Er schnaubt. „Ja klar. Du liebst es doch, dich als Held aufzuspielen. Als wärst du so perfekt."

Ich ziehe die Augenbrauen zusammen und schüttele den Kopf. „Ich versuche nicht perfekt zu sein. Jeder hat seine Macken. Aber du verletzt Leute, die mir wichtig sind. Und das hört besser ein für alle Mal auf."

„Sonst was?", lacht er. „Es ist nicht so als könntest du mir noch mehr wegnehmen, Bryce."

„Ich nehme dir nichts weg. Du führst dich nur so auf, dass keiner es aushält, bei dir zu bleiben. Du hast Jayden manipuliert und verdroschen und weil du deine Wut jetzt nicht mehr an ihm auslassen kannst, soll jetzt Lexi dran sein? Sind andere Menschen für dich nichts anderes als Boxsäcke? Wer gibt dir das Recht zu glauben, das würde deine Konsequenzen nach sich ziehen, mh? Du bekommst, was du verdienst, so einfach ist das."

„Du hast keine Ahnung, wovon du redest", murmelt Derek. Er knüllt die Decke in seinem Schoß zusammen und drückt sie fest an sich, fast wie ein Kuscheltier.

„Es juckt mich einen Scheiß, was dir passiert ist.
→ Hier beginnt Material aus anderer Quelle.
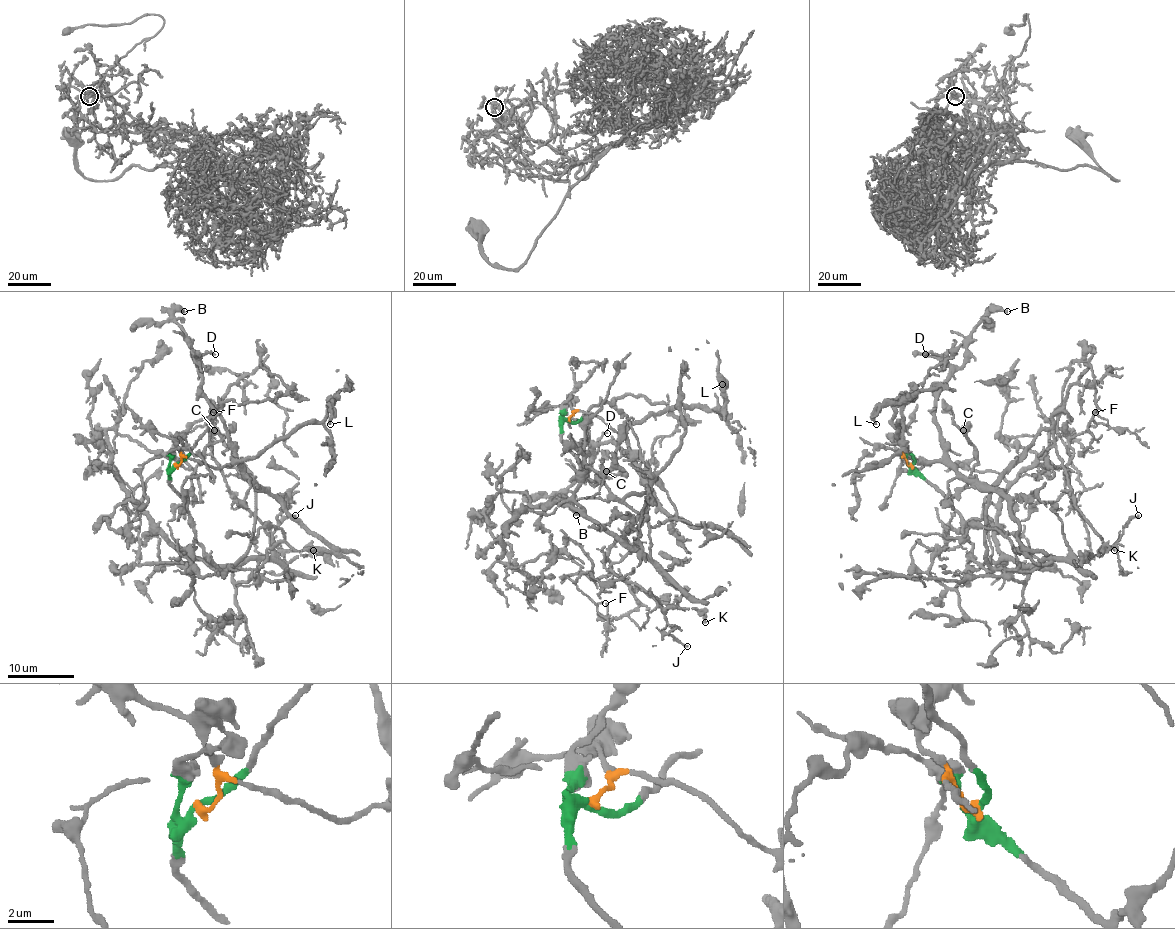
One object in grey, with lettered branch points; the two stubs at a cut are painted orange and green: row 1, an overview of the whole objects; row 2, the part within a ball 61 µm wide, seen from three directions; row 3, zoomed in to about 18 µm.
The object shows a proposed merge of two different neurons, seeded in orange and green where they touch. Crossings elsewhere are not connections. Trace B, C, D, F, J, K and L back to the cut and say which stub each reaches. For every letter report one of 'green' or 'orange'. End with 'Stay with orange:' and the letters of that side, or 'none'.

Du wirst von mir weder Mitleid bekommen, noch das geringste Bisschen Verständnis. Ich bin nur hier, um dir klarzumachen, dass du diesmal zu weit gegangen bist."

Er gibt keine Resonanz, starrt nur auf den zerbrochenen Glastisch vor sich und presst die Decke gegen seinen Bauch.

Ich gehe. Ich habe gesagt, was ich sagen wollte. Mehr interessiert mich nicht.